HOŞGELDİNİZ


Fotoğrafları büyütmek için üzerine tıklayınız


HAYAT YAŞANTI ARAMAK DEĞİL, KENDİNİ ARAMAKTIR. (C.PAVESE)


20 Aralık 2009 Pazar

RUHUNUZU BESLEYİN


Bir zamanlar dört karısı olan zengin bir kral vardı.

En çok dördüncü karısını sever, ona en değerli giysiler, mücevherler verir, en nadide yiyeceklerle beslerdi.

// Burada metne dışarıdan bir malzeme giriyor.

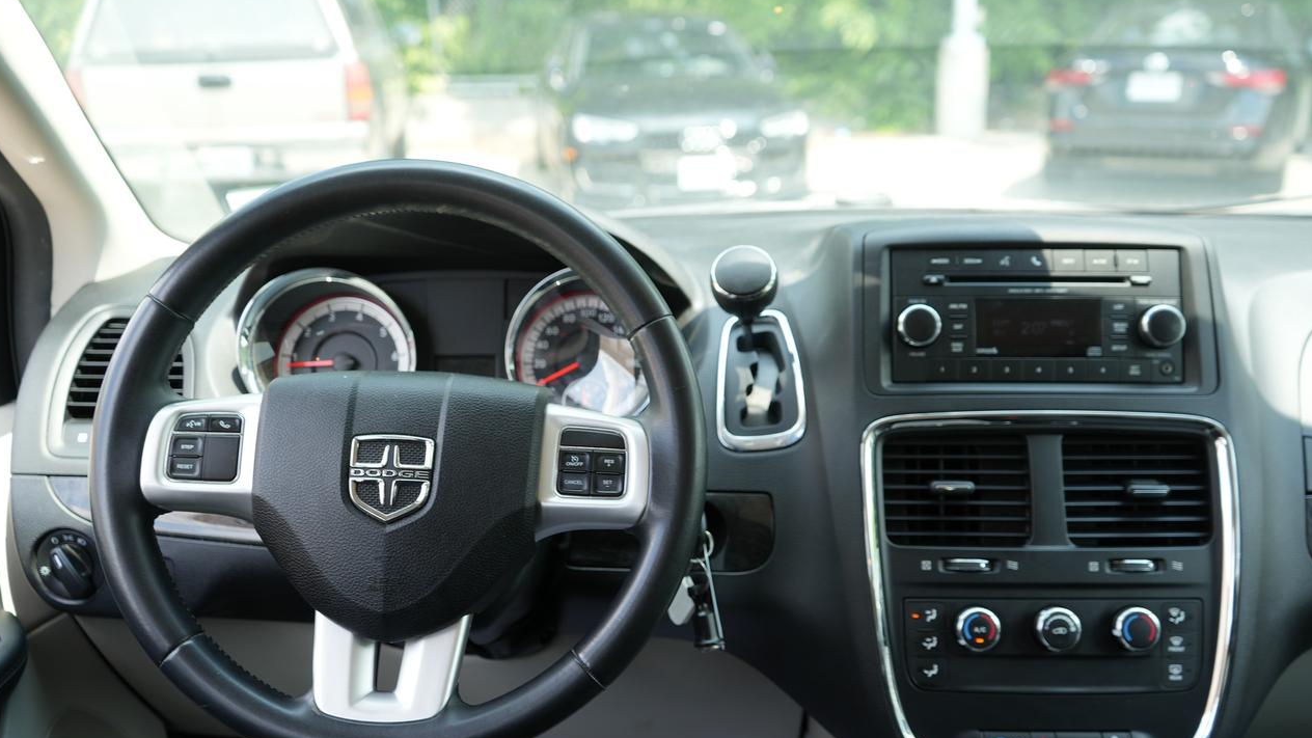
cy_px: 414
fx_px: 1218
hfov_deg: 56.6
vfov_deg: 33.7
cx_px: 652
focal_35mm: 35
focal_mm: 33
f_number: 4
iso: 100
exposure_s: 1/60
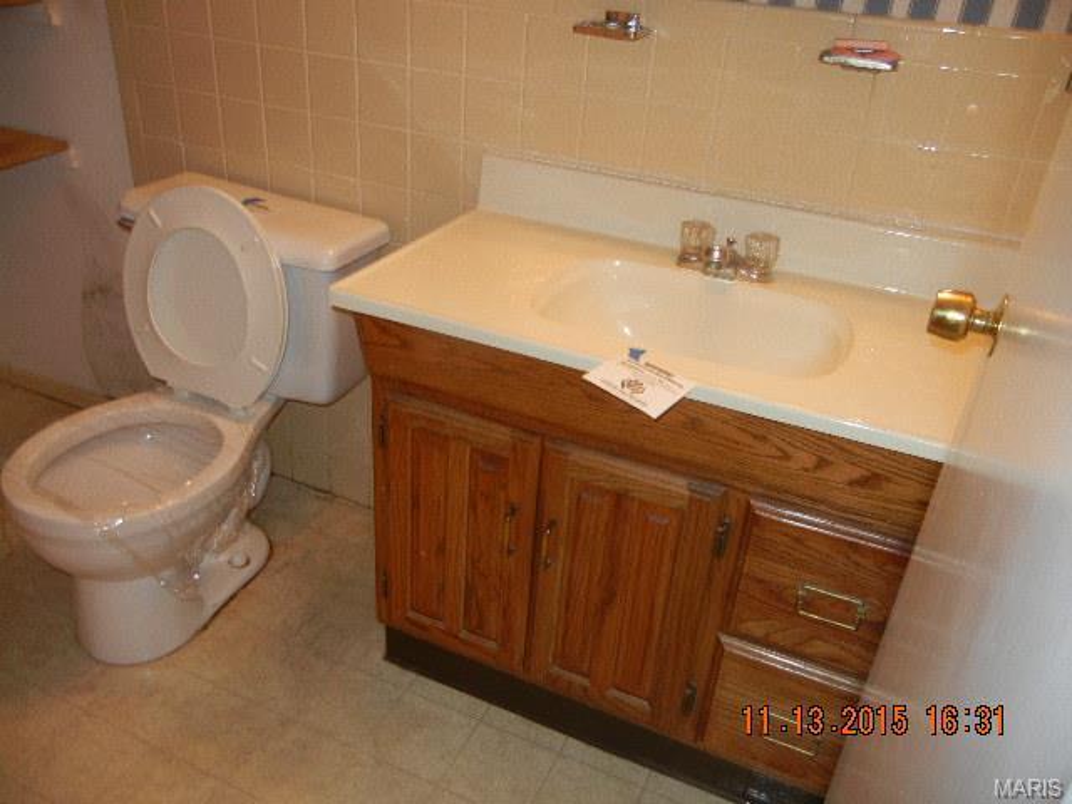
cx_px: 536
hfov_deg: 60.0
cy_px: 402
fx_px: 929
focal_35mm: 30
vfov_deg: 46.8
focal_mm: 5.4
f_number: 3.5
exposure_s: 1/30
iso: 200
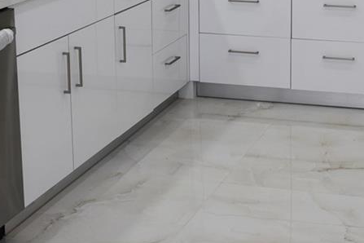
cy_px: -11
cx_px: 215
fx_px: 869
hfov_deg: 23.6
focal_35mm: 86
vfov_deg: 15.5
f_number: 6.3
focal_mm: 24
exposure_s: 1/125
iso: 400
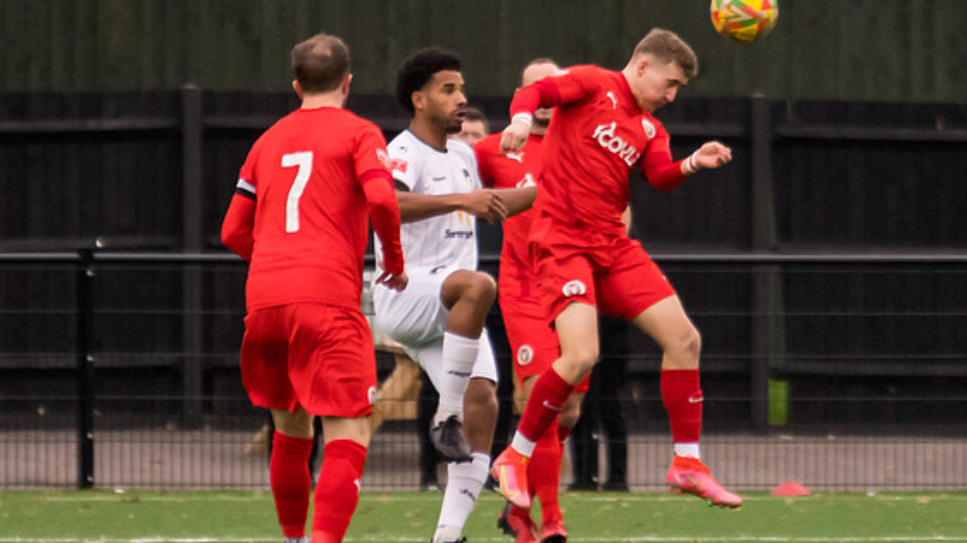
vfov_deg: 1.3
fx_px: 23733
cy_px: 100
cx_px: 613
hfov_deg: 2.3
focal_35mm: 926
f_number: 4
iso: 2000
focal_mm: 280
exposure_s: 1/1000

Üçüncü karısını da çok sever, onu hep komşu krallıklara giderken yanında götürmekten gurur duyardı. Ancak, bir gün kendisini terk edip, başkasına kaçacağından korkardı.

İkinci karısını da severdi. O kendisine sırdaş, daima nazik, düşünceli ve sabırlı birisiydi. Ona güvenirdi ve zor zamanlarında hep yanında olduğunu bilirdi.

Kralın ilk karısı çok sadık bir eşti. Krallığını ve zenginliğini sürdürmesinde büyük katkıları olmuştu. Ama kral onu pek sevmezdi. İlk karısı onu derin bir aşkla sevmesine karşın, kral ona pek özen göstermezdi.

Bir gün kral hastalandı. Pek zamanı kalmadığını, ölümün yaklaştığını biliyordu. Muhteşem yaşamını düşündü. “Şimdi dört karım var, ama ölünce yapayalnız olacağım” diye söylendi.

Böylece, dördüncü karısına,

-“En çok seni sevdim, en büyük ihtimamı sana gösterdim, şimdi ölüyorum, beni yalnız bırakmayıp benimle gelir misin?” diye sordu.

-“Asla!” dedi dördüncü karısı ve başka bir tek söz etmeden çıkıp gitti.

Bu cevap bir hançer gibi yüreğine saplandı.

Üzgün kral üçüncü karısına,

-“Seni tüm yaşamımda sevdim, şimdi ölüyorum, benimle gelir misin” diye sordu.

-“Hayır !” dedi üçüncü karısı, “Yaşam çok güzel, sen ölünce tekrar evleneceğim.”

Kralın kalbi sıkıştı, buz gibi oldu.

İkinci karısına döndü,

-“Ne zaman yardım istesem, hep yanımdaydın. Şimdi ölüyorum, benimle gelir misin?”

-İkinci karısı, “ Üzgünüm, bu sefer sana yardım edemem, en fazla seninle mezarına kadar gelebilirim.” dedi.

Onun yanıtı da bir yıldırım düşmesi gibi geldi ve kral çöktü.

Tam o sırada bir ses,

-“ Ben seninleyim, nereye gidersen git, seninle geleceğim.”, diye seslendi.

Kral baktı, birinci karısıydı. Öylesine zayıf, naif, ihmal edilmiş bir haldeydi ki. Derinden hüzünlenen kral,

-“Elimde fırsat varken, sana daha çok ihtimam göstermeliydim, oysa ben seni çok ihmal ettim” dedi.

Gerçekte, yaşamımızda hepimizin dört karısı vardır.

Dördüncü karımız bedenimizdir. Yaşam boyu güzel görünsün diye ne denli zaman ve emek harcarsak harcayalım, öldüğümüzde bizi terk edecektir.

Üçüncü karımız, mal-mülk, mevki ve zenginliğimizdir. Öldüğümüzde başkalarına gidecek, başkalarıyla evlenecektir.

İkinci karımız, ailemiz, dostlarımız, kardeşlerimizdir. Yaşam boyu ne kadar yanımızda olurlarsa olsunlar, bizimle gelebilecekleri en uzak nokta, mezarımıza kadardır.

Birinci karımız, RUHUMUZ dur. Çoğunlukla, zenginlik, güç, dünya zevklerini elde etme uğraşlarımız arasında ihmal edilmiştir. Ancak, nereye gidersek gidelim, bizi izleyecek tek şeyimizdir. Evrenin Ulu Mimarı’na doğru yükselirken, bizimle gelecek ve sonsuza dek devam edecek tek parçamızdır o.